According to the groups, the United Nations' inappropriate partners include: Nike ("an international symbol of sweatshops and corporate greed"); Royal Dutch Shell ("a corporation with a history of complicity in human rights abuses, most infamously in Nigeria"); Rio Tinto ("a British mining corporation which has created so many environment, human rights, and development problems that a global network of trade unions, indigenous peoples, church groups, communities, and activists has emerged to fight its abuses"); BP Amoco (a company that, like Shell, has "sophisticated rhetoric on environmental and social issues," but whose "actions do not measure up"); and Novartis (the pharmaceutical and agribusiness company that "is engaged in an aggressive public relations and regulatory battle to force customers and farmers to accept genetically engineered food without full testing for potential harms and without full access to information,).

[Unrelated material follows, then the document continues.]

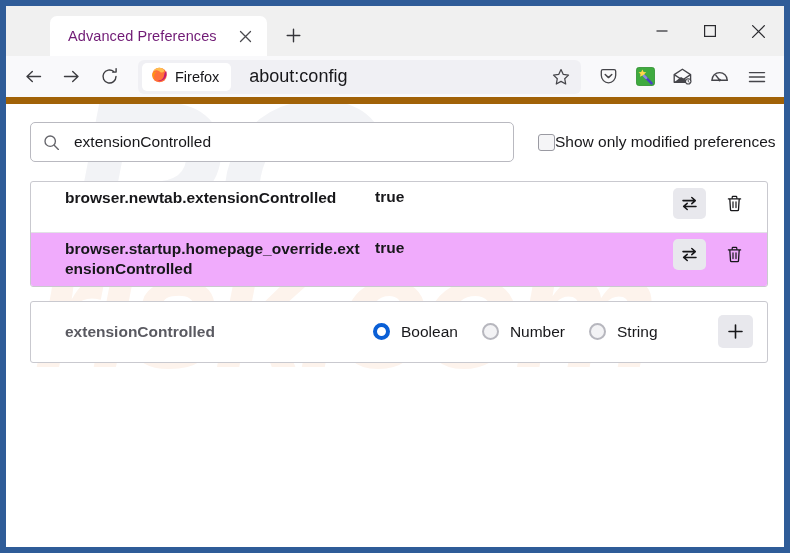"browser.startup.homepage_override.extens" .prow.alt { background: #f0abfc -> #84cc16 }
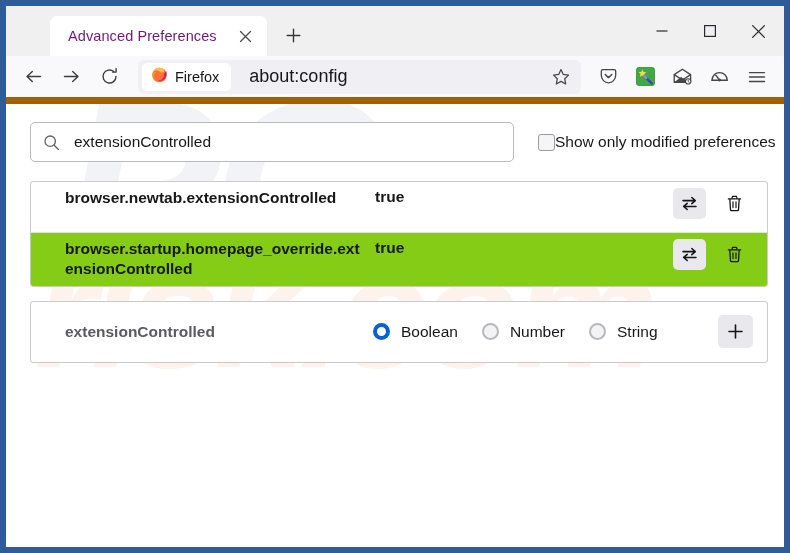"Boolean" .radios { gap: 24px -> 52px }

The critics also cited a provision in the compact's guidelines allowing businesses that sign on to "use the name and emblem" of the United Nations. "The U.N. logo and the Nike swoosh do not belong together," they said.

The Global Compact is the culmination of a series of recent business deals involving the United Nations and the private sector.

Unocal does business with the military regime that now rules Burma. Human rights activists claim that Unocal's gas pipeline project in that country has used forced labor and created thousands of refugees. Unocal denies the charges.

But the allegations have not seemed to bother the United Nations.

"U.N. High Commissioner on Refugees Sadako Ogata has co-chaired, with Unocal President John Imle, a meeting of the Business Humanitarian Forum, a group founded and headed by a former Unocal vice president," says Multinational Monitor.

Not to be outdone, in April, UNESCO joined with McDonald's and Disney to distribute Youth Millennium Dreamer Awards at Florida's Disney World.

The United Nations is supposed to stand for universal human rights. But it cannot fulfill this role when it allies itself with multinational corporations, which often violate those rights. The Global Compact, by Annan's own admission, cannot enforce good behavior. What it will do, however, is burnish the image of these companies. That is not the proper function of the United Nations.